La calle desierta no era el resultado de un toque de queda, sino de una conciencia universal de lo inminente. Gabriel, con las manos temblando en los bolsillos de su abrigo, caminaba bajo el cielo de medianoche, un firmamento sin estrellas, un manto de olvido que se extendía hasta donde la vista no alcanzaba. La gravedad, ese ancla invisible que lo ataba a la tierra, no era solo una fuerza física, sino el peso de la existencia misma, un yugo de insignificancia que lo oprimía.
No había voces en el aire, ni el eco de pasos; solo el silencio ensordecedor de la vacuidad. La verdad no llegó como una revelación celestial, sino como una compresión aplastante en el pecho. La humanidad, con toda su arrogancia de pensamiento y emoción, no era más que una anomalía efímera, una motita de polvo cósmico que se aferraba a la superficie de un planeta que giraba en la indiferencia del universo.

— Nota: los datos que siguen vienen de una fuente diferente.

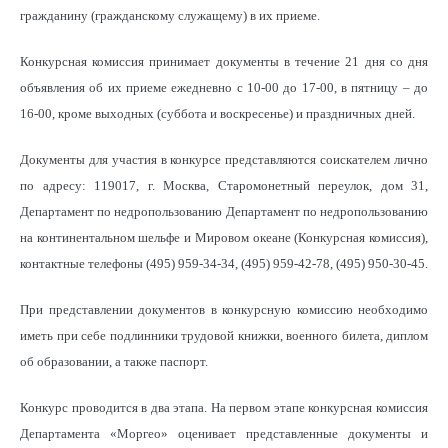
гражданину (гражданскому служащему) в их приеме.
Конкурсная комиссия принимает документы в течение 21 дня со дня
объявления об их приеме ежедневно с 10-00 до 17-00, в пятницу – до
16-00, кроме выходных (суббота и воскресенье) и праздничных дней.
Документы для участия в конкурсе представляются соискателем лично
по адресу: 119017, г. Москва, Старомонетный переулок, дом 31,
Департамент по недропользованию Департамент по недропользованию
на континентальном шельфе и Мировом океане (Конкурсная комиссия),
контактные телефоны (495) 959-34-34, (495) 959-42-78, (495) 950-30-45.
При представлении документов в конкурсную комиссию необходимо
иметь при себе подлинники трудовой книжки, военного билета, диплом
об образовании, а также паспорт.
Конкурс проводится в два этапа. На первом этапе конкурсная комиссия
Департамента «Моргео» оценивает представленные документы и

Gabriel se detuvo ante una vitrina de tienda, observando su reflejo borroso. No se veía a sí mismo, sino un contorno sin rostro, una forma que se desvanecía en la profundidad de la oscuridad. El horror no provenía de una criatura con colmillos o garras, sino de la terrible y fría comprensión de que su vida, sus alegrías y sus penas, no tenían ningún significado intrínseco. Que el gran reloj del cosmos seguiría funcionando con o sin él. La tragedia no era la muerte, sino la realización de que su vida no había sido más que un breve y sin sentido parpadeo en el vastísimo lienzo de la nada. Y ese peso insoportable, el peso de la existencia, era la condena final y verdadera.